Understanding the reasoning behind ROV (Read-only Views) for collections

Hi there! I am creating a relatively basic web application that contains sensitive user information in a users table along with other information that would be used in various views on the frontend. I came across this article that discusses the security advantages of creating ROV’s for data in the database. In the article, the author specifically refers to a case where a malicious user somehow gains access to the backend server of the application, and could then use custom queries to access data on the DB. What I don’t understand is that if a user has access to the server via SSH, they could just theoretically query the database for any collection (including non-ROV collections) because the IP address is accepted on the MongoDB side.

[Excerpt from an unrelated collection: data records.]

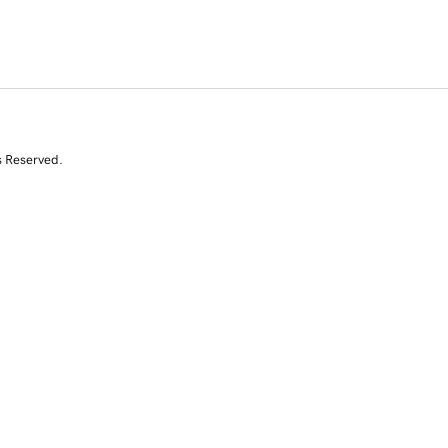
s Reserved.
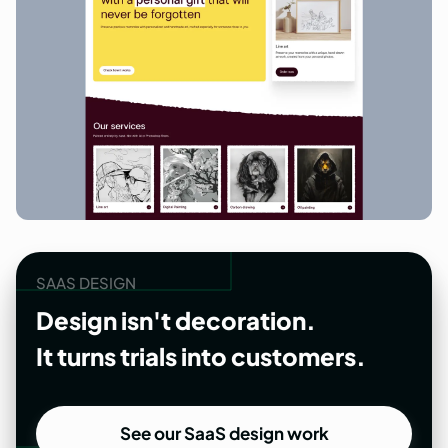
SAAS DESIGN
Design isn't decoration.
It turns trials into customers.
See our SaaS design work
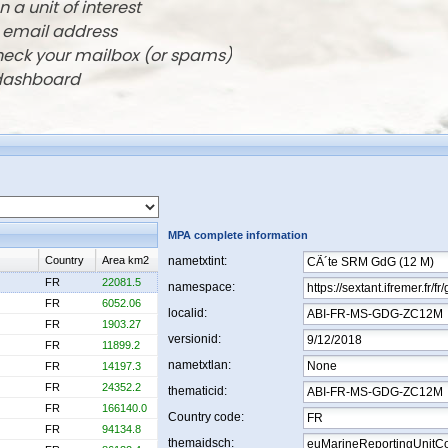
n a unit of interest
r email address
check your mailbox (or spams)
 dashboard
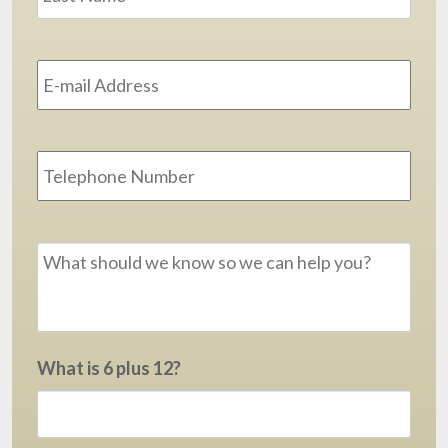
Email
Address
*
Phone
Message
*
What is 6 plus 12?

I also looked to see if there was some DB-side functionality where tables could be “write / modify only” but everything I found suggested abstracting those permissions to server-side code, which runs into the same problem as above.

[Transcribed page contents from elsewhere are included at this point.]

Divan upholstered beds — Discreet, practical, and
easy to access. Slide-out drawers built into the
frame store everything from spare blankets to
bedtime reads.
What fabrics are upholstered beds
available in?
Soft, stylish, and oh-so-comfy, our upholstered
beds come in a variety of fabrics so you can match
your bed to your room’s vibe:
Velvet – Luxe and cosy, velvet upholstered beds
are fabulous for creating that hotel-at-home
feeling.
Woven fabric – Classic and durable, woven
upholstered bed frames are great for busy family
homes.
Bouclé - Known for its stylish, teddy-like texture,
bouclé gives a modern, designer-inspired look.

If this is the case, I don’t really see the advantage of creating ROV’s as it doesn’t seem to solve the use-case it is designed to solve.

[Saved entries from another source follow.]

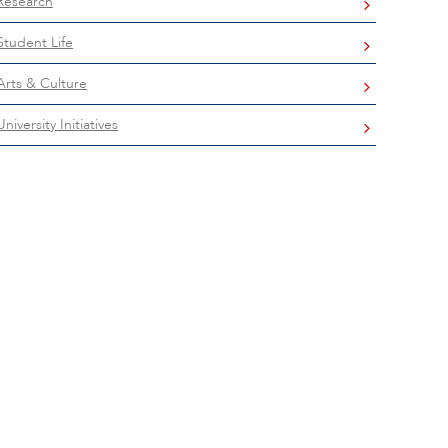
Research
Student Life
Arts & Culture
University Initiatives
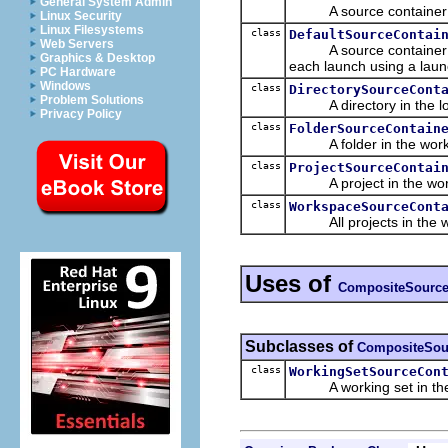
General System Admin
A source container for
Linux Security
Linux Filesystems
class
DefaultSourceContai
Web Servers
A source container that
Graphics & Desktop
each launch using a laun
PC Hardware
Windows
class
DirectorySourceCont
Problem Solutions
A directory in the loca
Privacy Policy
class
FolderSourceContain
A folder in the work
class
ProjectSourceContai
A project in the wor
class
WorkspaceSourceCont
All projects in the w
Uses of
CompositeSource
Subclasses of
CompositeSou
class
WorkingSetSourceCon
A working set in the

Clearly I am missing something here, and would love some clarification from someone more experienced :pray:

Hi @Jake_Myers ,

If the hacker only has access to the application server and the application uses a user that only allowed to query limited views they are only able to access those objects

The full collection is inaccessible for this user , therefore a hacker will somehow needs to get access to an admin user to do so.

Ty

Wouldn’t the application have to be able to update the actual documents on say account creation? At some point the sensitive collections need to be updated with information and there needs to be a server that uses a user with those permissions.